What I want to do next is put them in some order of difficulty, with those involving only early correspondences first and unusual correspondences at the end, so as to present test sets of greater difficulty to more experienced readers.
I've been using Phonics International to teach my 7 yo to read for about six months now and we currently reviewing unit 6 and starting unit 7.

These are my observations regarding homophones:

They are easier if 1. the GPC is familiar 2. the word is part of the student's spoken vocabulary and 3. if the grapheme only represents one plausible phoneme.

eg. see and sea are relatively easy

When the grapheme represents a number of phonemes the words become more difficult to decode:

eg. bear could be pronounced as beer, stare could be pronounced as star (st + the word 'are'), ware as war (a sometime says 'oh' and re often says 'r', and war at the start of a word can be pronounced as 'wor')

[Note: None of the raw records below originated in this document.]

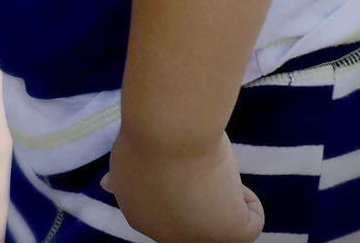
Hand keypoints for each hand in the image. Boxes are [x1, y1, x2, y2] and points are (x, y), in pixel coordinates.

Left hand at [102, 130, 262, 242]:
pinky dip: (249, 199)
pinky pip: (252, 221)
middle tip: (194, 164)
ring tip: (206, 166)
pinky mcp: (231, 236)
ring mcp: (199, 240)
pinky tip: (226, 175)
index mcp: (138, 215)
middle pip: (193, 215)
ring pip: (223, 218)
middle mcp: (166, 236)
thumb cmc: (146, 131)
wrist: (167, 128)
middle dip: (198, 192)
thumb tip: (107, 185)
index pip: (166, 207)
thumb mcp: (125, 157)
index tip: (174, 161)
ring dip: (222, 193)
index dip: (175, 181)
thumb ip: (122, 177)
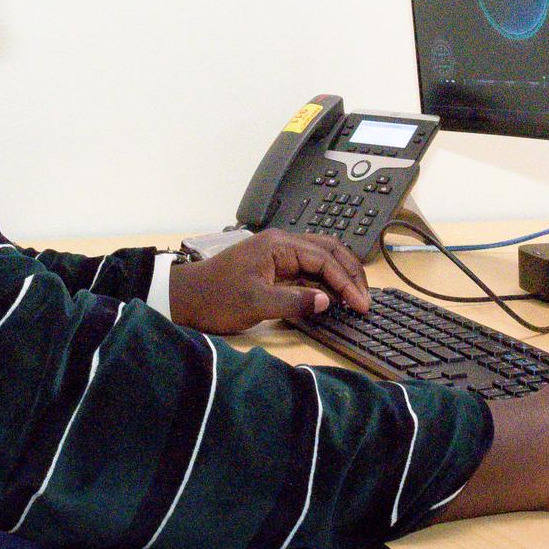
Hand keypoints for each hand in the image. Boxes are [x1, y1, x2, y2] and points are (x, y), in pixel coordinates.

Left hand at [167, 230, 369, 333]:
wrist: (183, 299)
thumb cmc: (215, 298)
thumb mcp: (254, 303)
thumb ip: (293, 301)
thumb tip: (326, 301)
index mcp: (278, 245)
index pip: (325, 258)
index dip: (346, 281)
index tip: (360, 304)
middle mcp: (282, 244)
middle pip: (329, 250)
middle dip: (350, 273)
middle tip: (365, 299)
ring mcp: (278, 254)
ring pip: (321, 258)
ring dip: (340, 275)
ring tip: (356, 297)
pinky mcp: (274, 267)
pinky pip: (308, 269)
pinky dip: (326, 281)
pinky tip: (333, 297)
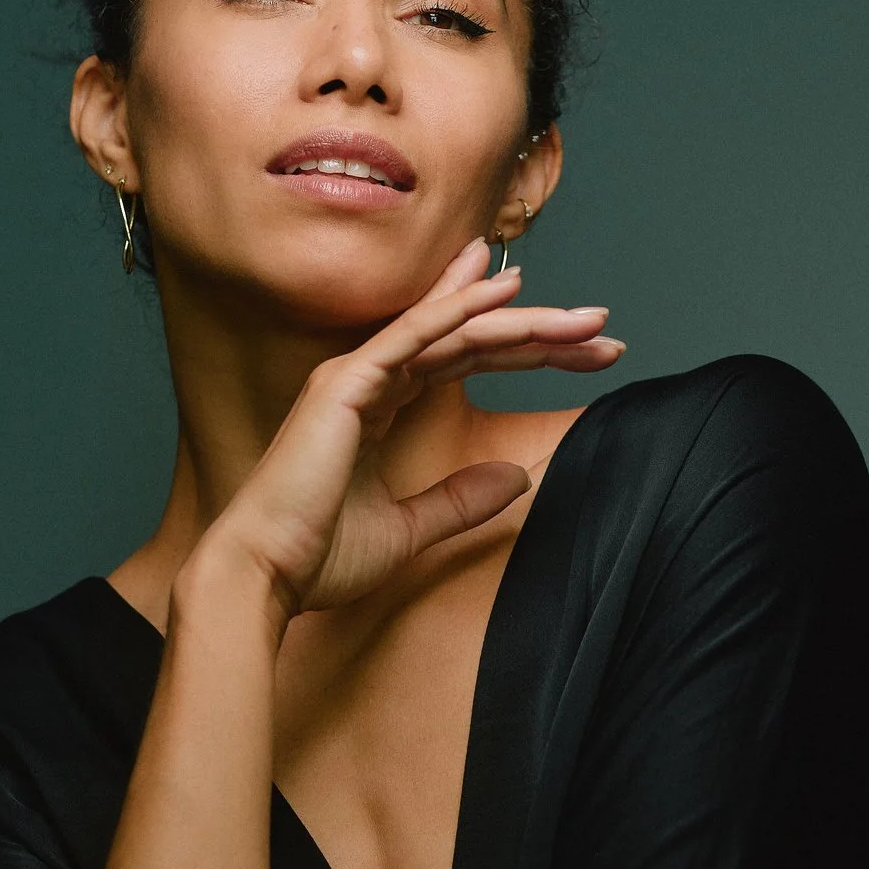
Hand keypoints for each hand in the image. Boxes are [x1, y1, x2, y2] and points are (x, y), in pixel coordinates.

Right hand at [199, 241, 622, 618]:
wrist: (265, 576)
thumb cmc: (319, 557)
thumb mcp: (411, 530)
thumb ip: (462, 500)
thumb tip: (518, 478)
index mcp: (379, 405)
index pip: (466, 360)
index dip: (527, 353)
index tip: (586, 353)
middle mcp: (369, 378)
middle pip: (470, 337)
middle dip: (540, 332)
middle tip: (603, 327)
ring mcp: (356, 375)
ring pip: (454, 329)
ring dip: (522, 319)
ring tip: (584, 317)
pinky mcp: (346, 385)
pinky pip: (414, 335)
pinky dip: (460, 308)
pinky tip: (508, 293)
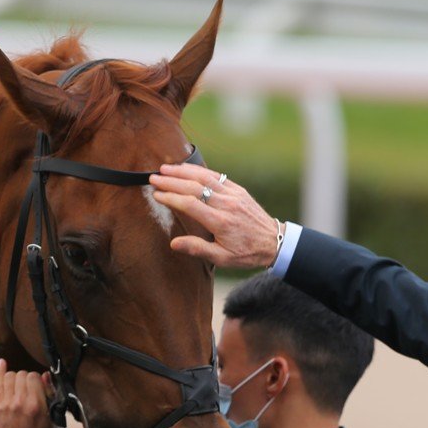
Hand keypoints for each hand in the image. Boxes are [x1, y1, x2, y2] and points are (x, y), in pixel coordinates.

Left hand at [0, 359, 53, 427]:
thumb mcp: (51, 416)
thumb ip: (48, 394)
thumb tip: (44, 375)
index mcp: (37, 404)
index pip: (34, 376)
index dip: (35, 380)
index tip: (35, 387)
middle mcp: (22, 401)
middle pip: (22, 375)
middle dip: (25, 379)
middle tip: (26, 390)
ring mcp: (8, 404)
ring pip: (10, 376)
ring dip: (14, 379)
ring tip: (16, 388)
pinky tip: (2, 363)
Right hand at [149, 164, 280, 268]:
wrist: (274, 242)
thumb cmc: (246, 253)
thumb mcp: (222, 258)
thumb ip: (197, 249)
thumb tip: (173, 243)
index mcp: (220, 222)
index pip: (190, 204)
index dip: (171, 198)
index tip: (156, 195)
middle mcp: (226, 204)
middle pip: (194, 187)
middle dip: (172, 181)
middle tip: (153, 178)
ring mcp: (233, 194)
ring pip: (204, 178)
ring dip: (183, 171)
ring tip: (165, 168)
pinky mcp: (238, 190)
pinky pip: (216, 176)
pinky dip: (199, 170)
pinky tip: (186, 168)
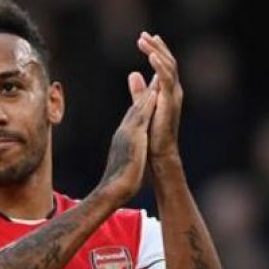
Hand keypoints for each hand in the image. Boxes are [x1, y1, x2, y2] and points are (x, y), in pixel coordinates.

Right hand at [97, 76, 158, 203]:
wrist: (112, 190)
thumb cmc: (118, 185)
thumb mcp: (124, 167)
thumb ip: (126, 160)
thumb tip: (127, 161)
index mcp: (122, 140)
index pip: (133, 120)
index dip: (141, 106)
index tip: (148, 95)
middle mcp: (123, 132)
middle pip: (136, 109)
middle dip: (145, 94)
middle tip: (154, 78)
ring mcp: (127, 133)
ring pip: (139, 108)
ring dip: (147, 92)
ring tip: (157, 78)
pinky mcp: (133, 136)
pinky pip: (142, 116)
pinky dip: (149, 103)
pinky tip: (156, 93)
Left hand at [134, 32, 183, 160]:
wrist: (158, 152)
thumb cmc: (152, 132)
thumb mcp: (143, 105)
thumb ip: (139, 90)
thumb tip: (133, 73)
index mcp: (168, 90)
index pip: (164, 64)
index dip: (157, 49)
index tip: (146, 37)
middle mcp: (173, 90)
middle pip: (168, 61)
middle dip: (156, 46)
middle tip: (143, 35)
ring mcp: (173, 95)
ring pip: (168, 66)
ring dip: (156, 52)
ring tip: (145, 41)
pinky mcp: (169, 102)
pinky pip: (167, 79)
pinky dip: (160, 66)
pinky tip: (151, 55)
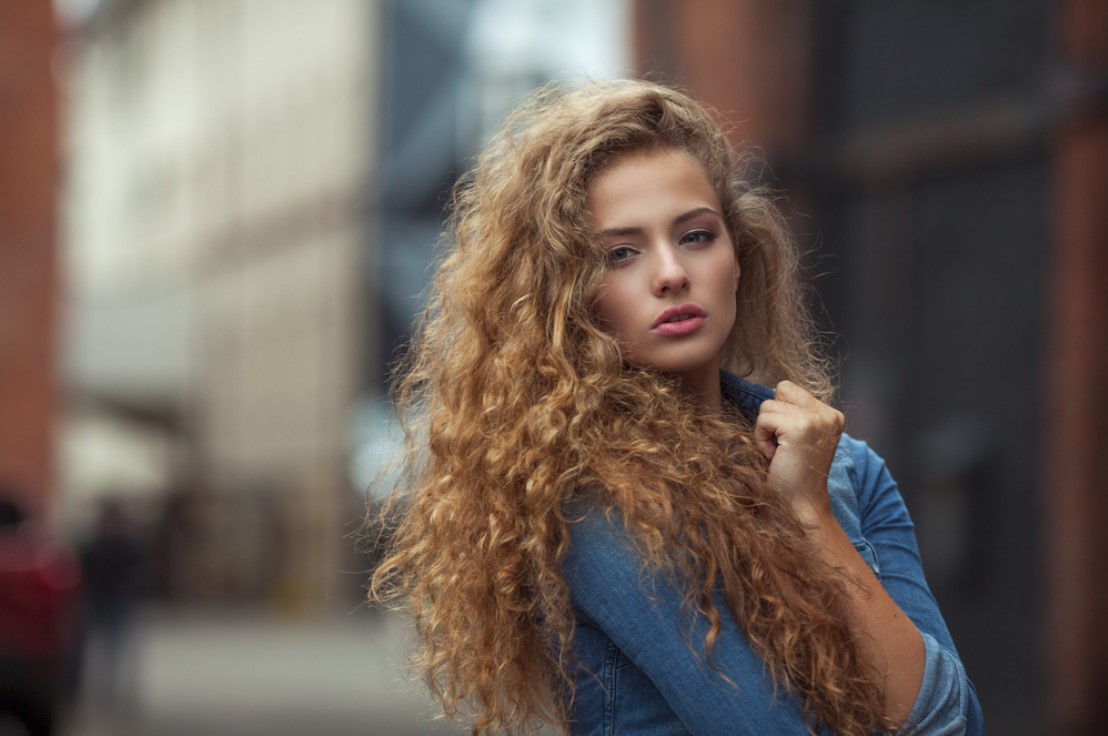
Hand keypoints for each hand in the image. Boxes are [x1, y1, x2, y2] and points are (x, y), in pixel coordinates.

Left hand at [754, 381, 843, 518]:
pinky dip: (761, 438)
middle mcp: (829, 414)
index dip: (779, 414)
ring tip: (780, 453)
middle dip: (772, 418)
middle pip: (781, 390)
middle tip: (782, 447)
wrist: (799, 506)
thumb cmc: (791, 474)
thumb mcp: (798, 437)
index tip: (789, 442)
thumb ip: (793, 412)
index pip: (789, 389)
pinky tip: (775, 456)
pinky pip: (764, 418)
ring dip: (765, 431)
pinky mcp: (801, 427)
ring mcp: (817, 420)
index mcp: (832, 415)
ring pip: (768, 405)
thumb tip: (775, 388)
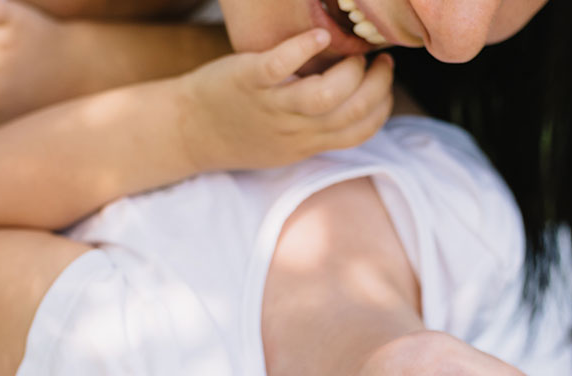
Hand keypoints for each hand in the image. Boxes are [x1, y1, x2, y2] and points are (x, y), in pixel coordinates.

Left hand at [177, 30, 394, 172]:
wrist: (186, 132)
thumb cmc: (238, 132)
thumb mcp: (283, 144)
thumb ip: (315, 129)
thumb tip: (348, 104)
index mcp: (306, 144)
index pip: (360, 131)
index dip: (382, 106)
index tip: (384, 84)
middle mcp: (294, 130)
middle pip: (353, 111)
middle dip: (377, 84)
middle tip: (378, 62)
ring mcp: (271, 106)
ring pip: (326, 96)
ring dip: (350, 71)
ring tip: (352, 53)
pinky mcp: (248, 81)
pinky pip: (281, 65)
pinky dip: (304, 47)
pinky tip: (319, 34)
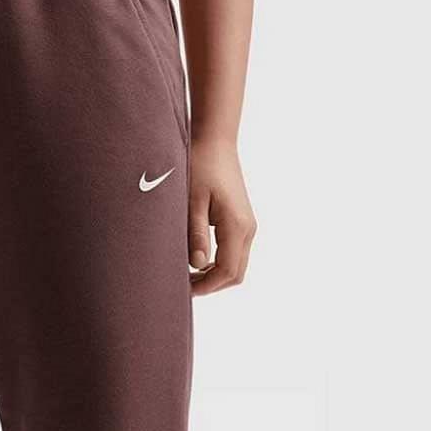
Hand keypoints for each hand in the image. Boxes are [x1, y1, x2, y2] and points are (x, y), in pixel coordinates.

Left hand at [188, 138, 256, 295]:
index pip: (227, 271)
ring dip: (214, 275)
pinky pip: (234, 253)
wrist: (215, 142)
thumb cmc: (200, 167)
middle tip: (183, 285)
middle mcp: (247, 228)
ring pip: (236, 265)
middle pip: (235, 274)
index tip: (183, 289)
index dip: (206, 286)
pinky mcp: (241, 221)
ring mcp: (247, 225)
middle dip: (211, 285)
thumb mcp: (191, 201)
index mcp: (236, 225)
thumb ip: (195, 233)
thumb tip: (197, 263)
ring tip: (186, 274)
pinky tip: (196, 260)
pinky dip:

So bear and bare, stairs and stares and wear and ware are more difficult.

If the word is beyond the child's spoken vocabulary it is effectively a nonsense word and the child has to make the decision to try other plausible phonemes until the word makes sense or accept that it could be a real word that they haven't heard before. Assume 'where' and 'wear' are familiar words but 'ware' isn't. You may be testing vocabulary just as much as decoding ability here and vocabulary like pronunciation, varies from region to region.

Not sure if that helps - I've found that homophones can become difficult very quickly. Even today when we were reviewing the /air/ sound using the Unit 6 Sounds Book activity sheet on homophones, I only taught the three easiest ones as homophones: bear and bare, pair and pear, and hair and hare. Reviewing GPCs, decoding new words, learning new vocabulary and learning about homophones all at once is a lot for my 'average' 7 yo to take in.

Your project sounds very interesting and I hope you are able to achieve your goal.